==== Text section

This type of corrosion cells may occur in soils when a metal is exposed to an environment containing varying levels of electrolytes either of different substances or of the same substance in different amounts. For example, if one electrolyte is a dilute salt solution and the other a concentrated salt solution, a concentration cell may be formed. This takes place because one of the factors that determine an electrode potential is the electrolyte concentration.
The dissolved salts can be quite complex mixtures. They usually include compounds of aluminum, calcium, magnesium, and other metals, and they may be sulfates, chlorides, hydroxides, or any one of quite a variety of other compounds. The role played by these salts can also vary greatly. Chloride ions, for example, can be quite aggressive towards steel and sulfate ions can serve as nutrients to sulfate reducing bacteria (SRB) which themselves can be extremely damaging to most buried metals.

========
==== Dataset excerpts

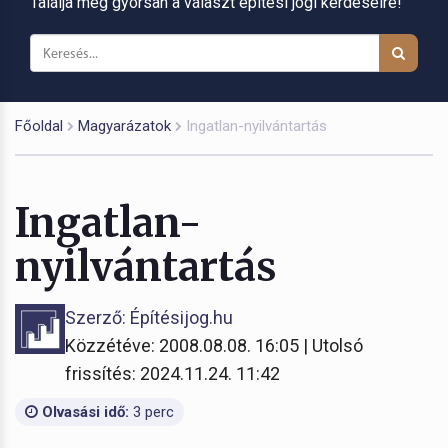
Találja meg gyorsan a választ építési jogi kérdéseire!
Főoldal
Magyarázatok
Ingatlan-nyilvántartás
Ingatlan-
nyilvántartás
Szerző: Építésijog.hu
Közzétéve: 2008.08.08. 16:05 | Utolsó
frissítés: 2024.11.24. 11:42
Olvasási idő:
3 perc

========

Your tasks:
• a. In the soil corrosion text, what can sulfate ions serve as?
• b. Reproduce word for word the part of the soil corrosion text starting with "The dissolved salts" and going on through "most buried metals.".
The entries have no connection to the soil corrosion text.

Answers to the exercises:
• a. Nutrients to sulfate reducing bacteria (SRB).

• b.
The dissolved salts can be quite complex mixtures. They usually include compounds of aluminum, calcium, magnesium, and other metals, and they may be sulfates, chlorides, hydroxides, or any one of quite a variety of other compounds. The role played by these salts can also vary greatly. Chloride ions, for example, can be quite aggressive towards steel and sulfate ions can serve as nutrients to sulfate reducing bacteria (SRB) which themselves can be extremely damaging to most buried metals.